§ QUOTED PASSAGE:
Williams, himself a man of color, has posted an online petition, which already has more than 600 signatures, and plans to ask the U.S. Board on Geographic Names to change it, according to The Associated Press.

A new name certainly would remove the stain of racist language, particularly in its earlier iteration, and erase the revulsion felt by many visitors who can't believe what they're hearing.

He'd like the new name to be Grandstaff Canyon after William Grandstaff, a black cowboy who lived in the area in the 1870s.

Makes sense.

But Jeanetta Williams, president of the NAACP's Salt Lake City chapter, says that if the name is changed, the site will lose its history.

"Negro is an acceptable word," she told the AP.

It's also one used frequently around the nation and in Utah. Here, there's Negro Dan Hollow, Negro Hollow, Negro Liza Wash and Negro Mag Wash.

But again, like many other states, Utah has its share of questionable place-names.

Once there was a Shitamaring Creek in Garfield County, although its name was softened years ago. (The name stemmed from its water, which led to bouts of diarrhea in those who drank it, writes John W. Van Cott, who wrote Utah Place Names, last updated in 1997.)

There was Marys Nipple in Beaver County and Lady Laird Peak in Juab County, named for a "well-known lady of dubious reputation," as Van Cott put it.

And there are all kinds of "Devils" — chair, garden, gate, hole, playground and slide.

Lousy Jim Creek is named for a Beaver sheepherder with a nasty infestation of lice.

§ CHECK YOUR UNDERSTANDING:
• A. Swap "questionable" for "curious" in the article on Utah place-names from "It's also one" to "of questionable place-names.", and write out that stretch.
• B. Carry on the article on Utah place-names past its final sentence.

§ LISTED RECORDS:
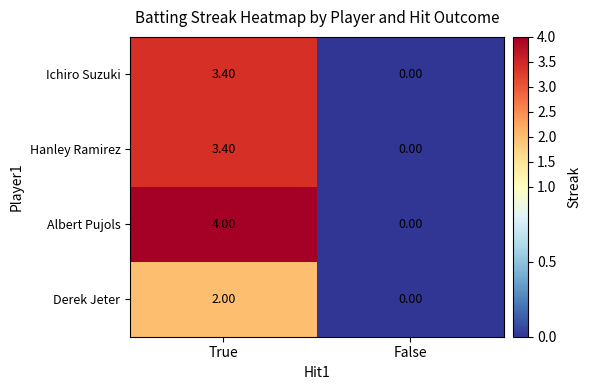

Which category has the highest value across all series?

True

--

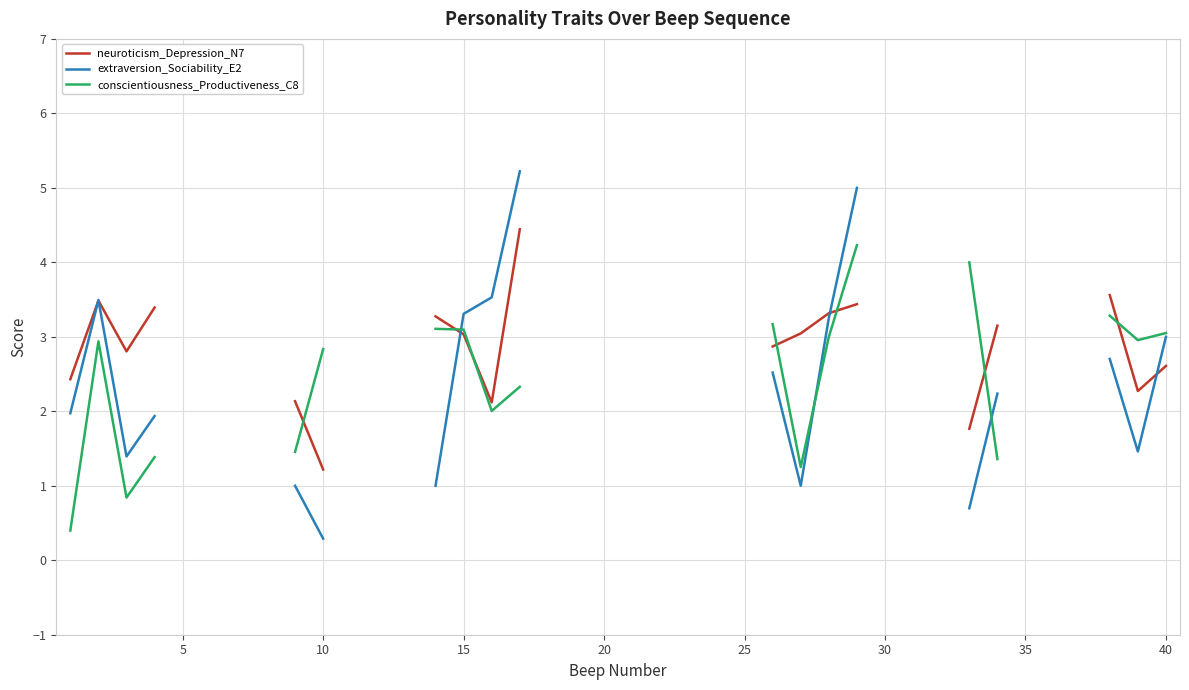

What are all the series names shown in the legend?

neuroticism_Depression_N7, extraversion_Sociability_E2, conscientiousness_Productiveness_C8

§ EXERCISE RESPONSES:
• A.
It's also one used frequently around the nation and in Utah. Here, there's Negro Dan Hollow, Negro Hollow, Negro Liza Wash and Negro Mag Wash.

But again, like many other states, Utah has its share of curious place-names.

• B.
Butch Cassidy got his own draw. Summit County has a Bourbon Lake.

It's clear, however, that Utah's monikers are much milder than, say, Cat House Creek in Montana and Whorehouse Meadows in Oregon, described by Mark Monmonier in his book From Squaw Tit to Whorehouse Meadow: How Maps Name, Claim, and Inflame.

In the 1960s, the federal Bureau of Land Management changed the name to Naughty Girl Meadow, Monmonier reports. But by the '80s, locals pushed to restore the original name, and the feds caved.

Cruise the Internet and you can find all kinds of place-names in various countries, most of which can't be printed in a reputable newspaper. I will say the mildest was Brest, France.

Back here in Utah, there are a couple of names that tease the imagination. The Confusion Range — named because it was, well, confusing — spans Juab and Millard counties.

My favorite, though, is Carbon County's Interplanetary Airstrip. Its name origin, Van Cott writes, "is conjectural."